By Cory Mccartney
May 24, 2010

Fans think they know their favorite NASCAR drivers, but what do they really know beyond what they see on the track? I've made it my mission to ask the questions that matter. OK, they probably don't matter but they should give fans a new perspective on some of today's top drivers.

This week we go Inside The Helmet with Sprint Cup driver Elliott Sadler.

Cory McCartney: You had a hoops scholarship at James Madison. Which position did you play?

Elliott Sadler: I was a [shooting] guard and I was about 6-3 in high school and I could jump out the gym and I was very athletic. My arms are way longer than my body; my [wingspread] is like 6-6 ... I was really good at defending the ball. I could really shoot off the dribble.

CM: Who would you have equated your game to?

ES: Wow. That's a hard question. I liked Kenny Smith, from the University of North Carolina. I also like [Jameer] Nelson, who plays for the Orlando Magic right now. Both of them can really push the ball off the court, they always handle the ball with their head up all the time and they're great passers. One thing I always did my whole senior year in my conference was I led everybody in assists and in scoring and I was second in steals. I always felt like I kept all players in the game and could see the floor very well.
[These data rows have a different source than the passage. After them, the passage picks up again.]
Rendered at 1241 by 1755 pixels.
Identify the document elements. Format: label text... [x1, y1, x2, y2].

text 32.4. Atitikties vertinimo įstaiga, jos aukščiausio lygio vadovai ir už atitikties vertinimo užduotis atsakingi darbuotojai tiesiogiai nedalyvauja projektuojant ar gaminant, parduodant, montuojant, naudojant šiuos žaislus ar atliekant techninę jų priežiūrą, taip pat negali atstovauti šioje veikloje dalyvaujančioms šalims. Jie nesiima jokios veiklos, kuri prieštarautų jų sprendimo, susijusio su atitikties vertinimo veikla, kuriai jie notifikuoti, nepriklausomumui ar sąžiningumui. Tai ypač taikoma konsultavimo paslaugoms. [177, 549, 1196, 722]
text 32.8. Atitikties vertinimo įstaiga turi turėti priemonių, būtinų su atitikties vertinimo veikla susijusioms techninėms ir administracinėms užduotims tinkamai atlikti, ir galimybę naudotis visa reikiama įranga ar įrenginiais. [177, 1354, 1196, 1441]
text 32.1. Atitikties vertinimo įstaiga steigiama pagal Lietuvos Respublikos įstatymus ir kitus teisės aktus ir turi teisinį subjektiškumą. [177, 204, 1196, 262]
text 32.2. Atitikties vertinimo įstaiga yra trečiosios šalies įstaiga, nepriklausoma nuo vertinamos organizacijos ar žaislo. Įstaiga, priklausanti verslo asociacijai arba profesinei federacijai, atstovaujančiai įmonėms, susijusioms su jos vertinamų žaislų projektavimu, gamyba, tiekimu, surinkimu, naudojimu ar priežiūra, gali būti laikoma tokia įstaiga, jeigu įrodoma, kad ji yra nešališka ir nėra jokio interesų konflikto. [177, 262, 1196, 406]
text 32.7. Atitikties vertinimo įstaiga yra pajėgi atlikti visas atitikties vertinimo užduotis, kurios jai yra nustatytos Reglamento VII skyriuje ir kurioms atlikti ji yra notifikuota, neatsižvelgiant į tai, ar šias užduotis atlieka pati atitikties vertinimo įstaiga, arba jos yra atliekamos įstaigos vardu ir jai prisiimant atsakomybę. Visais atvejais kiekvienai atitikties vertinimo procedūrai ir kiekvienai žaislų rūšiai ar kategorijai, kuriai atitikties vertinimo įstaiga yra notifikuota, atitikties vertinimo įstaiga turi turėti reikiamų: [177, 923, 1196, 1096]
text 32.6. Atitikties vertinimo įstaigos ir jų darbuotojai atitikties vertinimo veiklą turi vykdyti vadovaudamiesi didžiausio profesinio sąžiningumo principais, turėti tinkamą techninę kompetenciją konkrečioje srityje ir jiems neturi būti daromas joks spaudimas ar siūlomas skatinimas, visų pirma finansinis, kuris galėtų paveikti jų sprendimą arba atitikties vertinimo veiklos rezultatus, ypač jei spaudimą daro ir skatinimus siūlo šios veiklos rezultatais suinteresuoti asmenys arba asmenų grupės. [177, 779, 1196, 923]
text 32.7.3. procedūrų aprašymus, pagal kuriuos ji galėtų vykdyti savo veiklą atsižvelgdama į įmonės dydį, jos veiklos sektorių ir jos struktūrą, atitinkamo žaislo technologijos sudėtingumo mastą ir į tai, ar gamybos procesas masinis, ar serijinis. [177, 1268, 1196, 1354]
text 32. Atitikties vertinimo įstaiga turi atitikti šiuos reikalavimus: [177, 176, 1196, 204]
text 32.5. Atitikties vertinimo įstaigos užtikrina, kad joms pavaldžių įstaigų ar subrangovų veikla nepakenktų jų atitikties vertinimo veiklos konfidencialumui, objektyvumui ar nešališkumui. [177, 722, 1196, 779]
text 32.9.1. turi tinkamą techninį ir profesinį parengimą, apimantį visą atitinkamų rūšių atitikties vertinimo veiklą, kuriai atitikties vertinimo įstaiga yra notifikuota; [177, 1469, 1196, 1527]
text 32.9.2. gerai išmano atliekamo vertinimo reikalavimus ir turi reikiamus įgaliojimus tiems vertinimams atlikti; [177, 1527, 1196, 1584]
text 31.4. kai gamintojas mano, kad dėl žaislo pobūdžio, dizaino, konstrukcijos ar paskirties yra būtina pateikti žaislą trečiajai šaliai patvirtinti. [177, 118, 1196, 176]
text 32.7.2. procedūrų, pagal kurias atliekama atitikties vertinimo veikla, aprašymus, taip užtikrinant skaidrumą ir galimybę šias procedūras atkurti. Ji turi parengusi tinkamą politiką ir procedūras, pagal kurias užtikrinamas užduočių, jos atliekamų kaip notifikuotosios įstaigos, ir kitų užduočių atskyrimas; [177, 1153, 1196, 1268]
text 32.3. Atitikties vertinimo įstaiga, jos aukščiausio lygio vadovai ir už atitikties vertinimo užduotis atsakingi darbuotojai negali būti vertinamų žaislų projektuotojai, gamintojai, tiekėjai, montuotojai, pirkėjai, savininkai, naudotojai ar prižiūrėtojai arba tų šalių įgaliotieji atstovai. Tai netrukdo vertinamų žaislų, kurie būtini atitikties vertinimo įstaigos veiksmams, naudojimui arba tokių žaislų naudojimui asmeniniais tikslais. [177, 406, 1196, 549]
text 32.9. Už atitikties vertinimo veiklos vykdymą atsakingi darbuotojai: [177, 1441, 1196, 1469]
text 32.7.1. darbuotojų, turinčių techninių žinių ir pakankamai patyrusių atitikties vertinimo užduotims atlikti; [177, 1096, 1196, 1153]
CM: I saw you on the preview to the Racing Chef. Is the fried bologna your speciality?

ES: I think that's what I'm known the most for because I ate so many at South Boston Speedway that night -- I ate 16 of them. They named the grandstand after me, not only because of what I did on the racetrack, but because of how many bologna burgers I ate there in one night.

I have a few different things, but I feel like I can compete with anybody cooking-wise. I love cooking, it's kind of a release for me.

CM: You've been in two Blake Shelton videos, Ol' Red and Some Beach. Is that the dream; if you weren't driving, would you be in country music?

ES: I'm a huge music lover, I probably have 12 or 13 guitars. I love just following different artists from different genres. Yes, I would love to be some type of entertainer, whether it be a comedian or a country music singer. I've gotten on stage with my buddy Blake Shelton at a couple of his concerts and I've been in a couple of videos which were a ton of fun to be around and be a part of. I love the lifestyle that they live; to be able to go on stage and do something that's very fun and people just hanging on to every song and every lyric that you sing.

CM: As a music lover, if you had to pick one album you couldn't live without, what would it be?

ES: It would have to New Jersey by Bon Jovi.

CM: What's your favorite track off that?

ES: There's five or six [songs] on that album, as soon as I hear that first beat, I can just sing at the top of my lungs. [Jon Bon Jovi] just has so much good music. I have a guitar in my office signed by Bon Jovi and that's one of the coolest pieces of memorabilia that I have.

CM: You've been known to raise Walker Hounds. How many do you have these days?

ES: I only have 40 right now. I've been raising dogs for a long time. We have about 60 behind the house; 40 of them are mine and 20 of them belong to my buddy who came into business with me about five years ago.

CM: Do you name all of them, or can you even keep that straight?

ES: Definitely, every one of them is named. What we try and do is when we have a litter of puppies, we try and name them all a certain thing. Perfect example: The last litter of puppies that we named last year were all named after the Transformers movie. We had some of them that were Autobots and we had some that were Decepticons.

When I was driving the M&Ms car, they were named after the different kinds of candies that Mars made, like Starburst and Skittles, and of course M&Ms and Snickers and stuff like that, Twix. I've had a batch named after steaks.

That helps me keep up with who's who, because when you have 40 dogs to take care of, it's easier to keep them straight when you can keep them all named the same like that.

CM: As a new dad [son Wyatt is 12 weeks old], what is the one thing that you wish people would have told you going into it?

ES: That's a good question. People try to tell you all this advice before you become a dad, but the biggest thing is that when he's hungry, he's hungry like right then. You can't communicate with them, you have to go off him crying and you have to learn how to read each individual cry.

Sometimes he'll be eating and everything will be going fine and he'll start screaming at the top of his lungs. I'm like 'what did I do and how do I fix it?' It's never three in the afternoon when you have plenty of time to figure it out. It's always at night when you're like 'OK, I just woke up. Make yourself feel better so we can all go back to bed.' That's how it seems to work out most of the time.